Staten Island is often thought of as the odd borough out of NYC, home to a weather-predicting rodent and a cranky populace that has occasionally expressed its dissatisfaction with being part of the city by entertaining calls to secede from it. These days, S.I. is probably best known as the birthplace of comedian and inexplicable serial dater of hot female stars Pete Davidson, who epically shit-talked the place on Saturday Night Live, then made a movie about growing up there.

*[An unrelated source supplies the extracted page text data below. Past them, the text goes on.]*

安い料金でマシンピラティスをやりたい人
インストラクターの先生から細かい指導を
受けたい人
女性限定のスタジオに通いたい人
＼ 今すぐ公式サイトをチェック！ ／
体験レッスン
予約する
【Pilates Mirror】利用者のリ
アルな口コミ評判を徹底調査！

Staten Island has also been the beneficiary of many pie-in-the-sky proposals to make it more appealing for gentrification—projects like a planned aerial gondola to ease commuting to and from there. Then there's the New York Wheel, an amusement ride cum landmark meant to revitalize the St. George waterfront not far from the Staten Island Ferry. After receiving official approval from City Council, the Wheel began construction in 2015 before it was abandoned three years later due to lack of funding. Now, as reported by silive.com via the The Architect's Newspaper it may be returning, albeit in diminished form.
As originally conceived, the project, which was was inspired by the London Eye, would have soared to 630 feet, making it the largest such structure in the world (the Eye, by comparison, stands at a mere 443 feet). Designed by Perkins Eastman in association with S9 Architecture, the New York Wheel had a sleek, futuristic profile with bullet-shaped gondolas that could accommodate groups of people, affording them spectacular views of Lower Manhattan and New York Harbor out to the Verrazano Bridge. While details of the replacement Wheel have yet to be released, it's expected to be at least as tall as its progenitor in London.
Things first ran afoul for the New York Wheel in 2017 when the engineering firm hired to construct it reportedly walked off the job. The following year, the receipt of $140 million in tax-exempt city bonds fell through, sealing the project's fate. In 2019, components of the Wheel that had already been built were auctioned off. The company behind the plan is still paying rent on the eight-acre site, which may account for all of the talk about resurrecting the idea.
Before the wheels came off of the original plan, it was intended to serves as a "marquee destination on the Staten Island waterfront," and it may yet do so; it wouldn't be the first building project in New York City that came back from the dead.